Limitations & Future Work¶
- Training data domain limitation: Performance degrades when input text deviates from the training domain.
- The volumetric resolution \(N=32\) is low, exhibiting limited detail rendering for complex textures (higher resolution requires more computational resources).
- Fitting GaussianVolume for million-scale training data is time-consuming.
- The CLIP Score is only slightly higher than Shap-E, indicating remaining challenges in complex semantic understanding.
- Compared to reconstruction methods like GRM, there is still a gap in absolute generation quality metrics.
- High-order spherical harmonics are not used (SH order=0), limiting view-dependent effects.
Related Work & Insights¶
- Comparison with 3D VADER/VolumeDiffusion: These methods also adopt volumetric representation + diffusion but use NeRF/implicit volumes; GVGEN uses 3D Gaussian volumes, providing explicit manipulability and faster rendering speeds.

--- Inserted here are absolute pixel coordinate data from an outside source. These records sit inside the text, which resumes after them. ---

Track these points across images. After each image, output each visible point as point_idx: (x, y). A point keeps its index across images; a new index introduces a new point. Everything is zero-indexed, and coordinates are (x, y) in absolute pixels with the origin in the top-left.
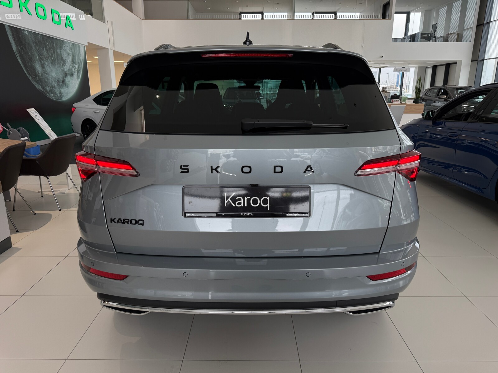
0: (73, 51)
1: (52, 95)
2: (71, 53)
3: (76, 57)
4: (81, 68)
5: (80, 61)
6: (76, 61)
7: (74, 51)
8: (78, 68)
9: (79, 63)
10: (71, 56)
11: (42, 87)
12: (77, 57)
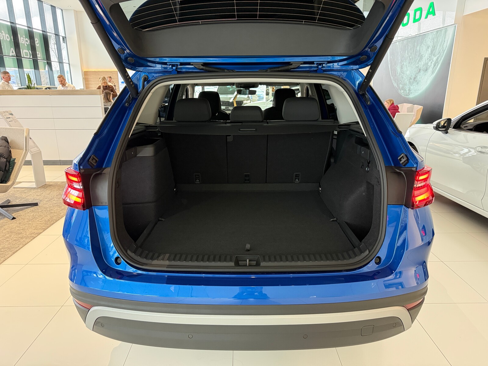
0: (435, 41)
1: (403, 91)
2: (432, 44)
4: (441, 59)
5: (441, 50)
8: (437, 59)
9: (439, 52)
11: (397, 85)
12: (438, 47)
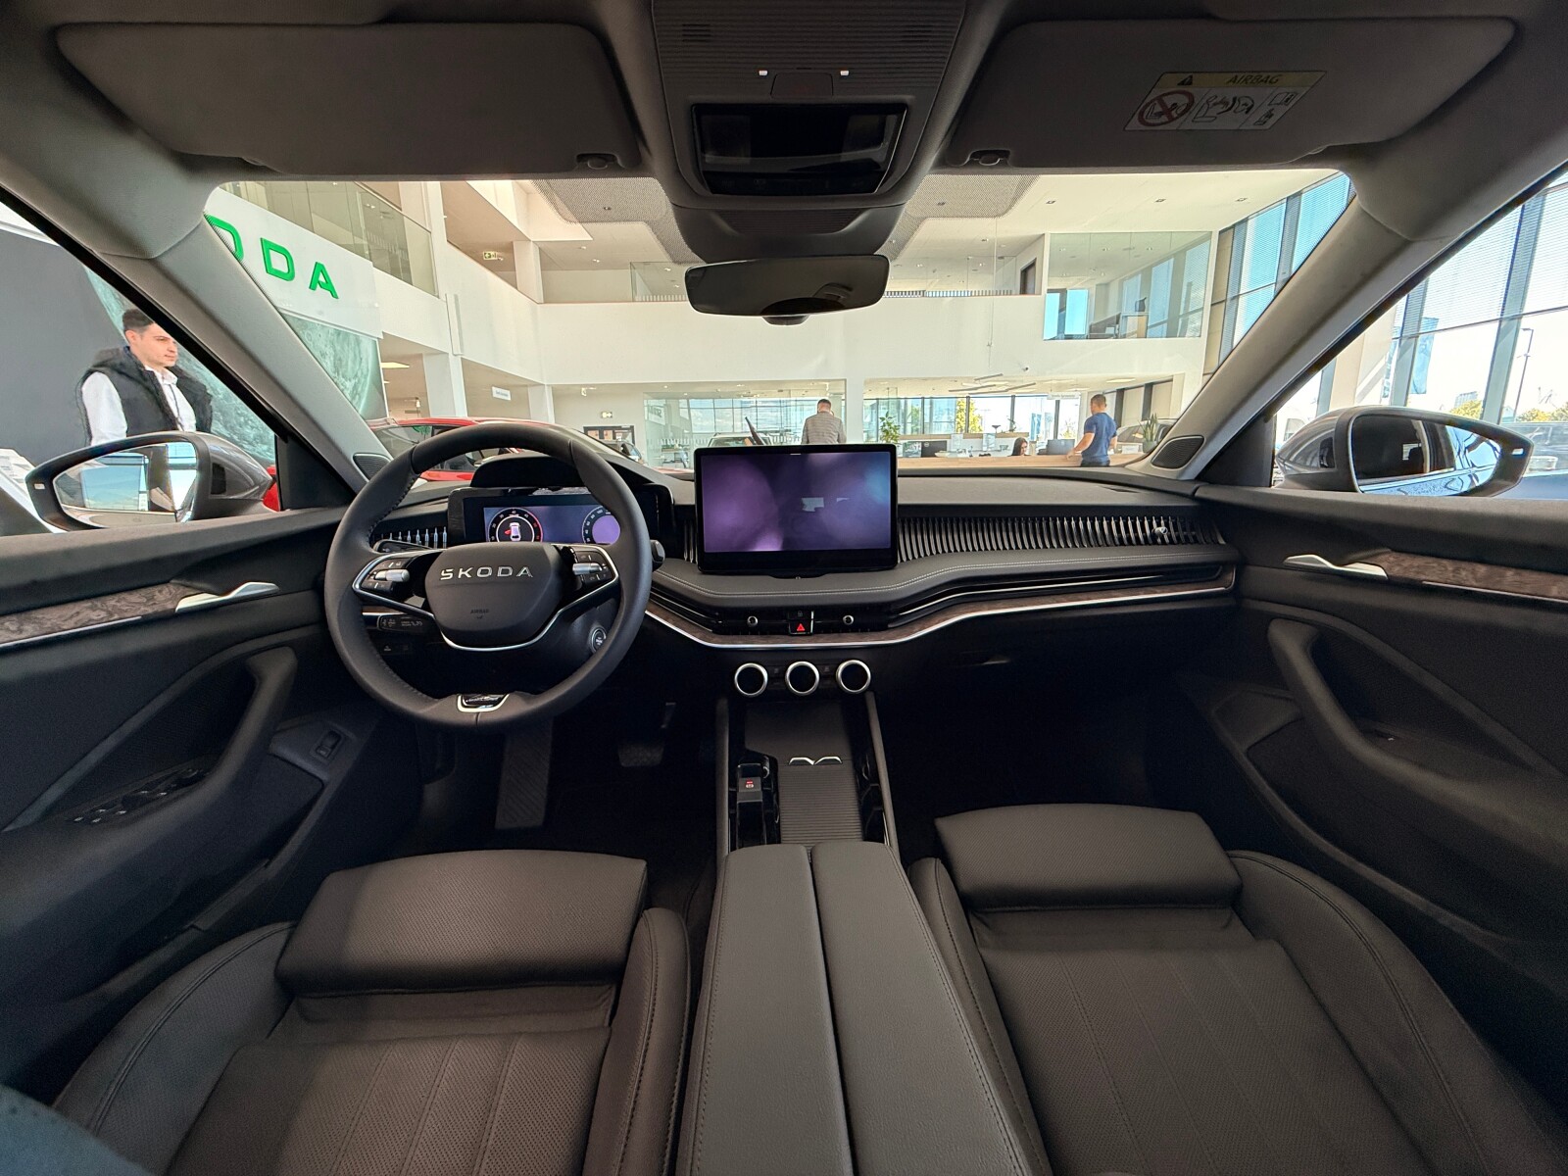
0: (338, 348)
2: (332, 351)
3: (347, 362)
4: (363, 390)
5: (359, 374)
6: (346, 371)
7: (343, 348)
8: (355, 387)
9: (356, 376)
10: (332, 359)
12: (350, 363)
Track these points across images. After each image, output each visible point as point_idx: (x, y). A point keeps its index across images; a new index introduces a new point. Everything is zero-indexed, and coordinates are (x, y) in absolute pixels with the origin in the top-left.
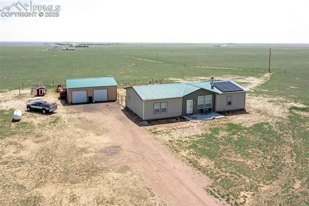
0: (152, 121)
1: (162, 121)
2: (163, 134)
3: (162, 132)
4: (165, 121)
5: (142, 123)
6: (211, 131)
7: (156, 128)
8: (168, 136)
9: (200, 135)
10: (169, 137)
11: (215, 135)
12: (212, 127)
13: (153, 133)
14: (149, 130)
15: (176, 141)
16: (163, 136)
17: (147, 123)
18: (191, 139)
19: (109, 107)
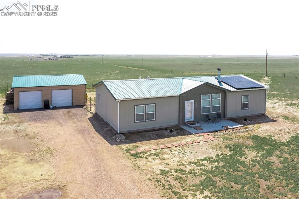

- Comparison with GRM/LGM: GRM/LGM are reconstruction methods requiring multi-view inputs; GVGEN is a generative method generating directly from text, offering diversity.
- Comparison with DreamGaussian: DreamGaussian optimizes Gaussians using SDS, which takes minutes and suffers from over-saturation; GVGEN achieves feed-forward generation in just 7 seconds.
- Insights: Organizing unstructured representations (such as point clouds, Gaussians) into structured volumes serves as an effective bridge connecting classical representations with generative networks; the coarse-to-fine decomposition is a general strategy to mitigate high-dimensional generative complexity.
Rating¶
- Novelty: ⭐⭐⭐⭐⭐ First feed-forward text-to-3D Gaussian framework, with highly novel GaussianVolume and CPS designs.
- Experimental Thoroughness: ⭐⭐⭐⭐ Qualitative and quantitative comparisons are sufficient, and ablation studies are clean, but quantitative metrics are relatively sparse (only CLIP Score).
- Writing Quality: ⭐⭐⭐⭐ Structure is clear, with standard pseudocode for the CPS algorithm, although some details require referring to the supplementary material.
- Value: ⭐⭐⭐⭐ Significant in opening a new direction, although there is still a quality gap compared to optimization-based methods; practical applications require higher resolution.